### Work item
Please put the lines below into a Markdown table with two columns, Row and Line, giving each row a number and skipping any blank lines. Leave the pictures out of the table.

Saved data entries

--- START ---

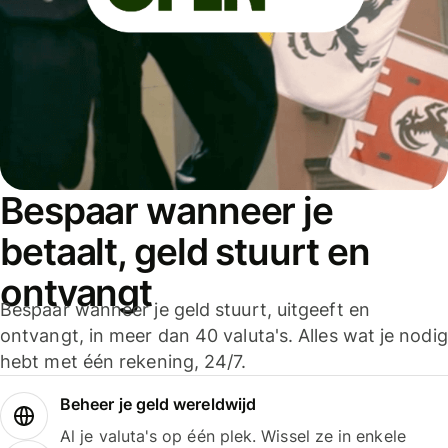
Bespaar wanneer je
betaalt, geld stuurt en
ontvangt
Bespaar wanneer je geld stuurt, uitgeeft en
ontvangt, in meer dan 40 valuta's. Alles wat je nodig
hebt met één rekening, 24/7.
Beheer je geld wereldwijd
Al je valuta's op één plek. Wissel ze in enkele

--- END ---

### Result
| Row | Line |
|---|---|
| 1 | Bespaar wanneer je |
| 2 | betaalt, geld stuurt en |
| 3 | ontvangt |
| 4 | Bespaar wanneer je geld stuurt, uitgeeft en |
| 5 | ontvangt, in meer dan 40 valuta's. Alles wat je nodig |
| 6 | hebt met één rekening, 24/7. |
| 7 | Beheer je geld wereldwijd |
| 8 | Al je valuta's op één plek. Wissel ze in enkele |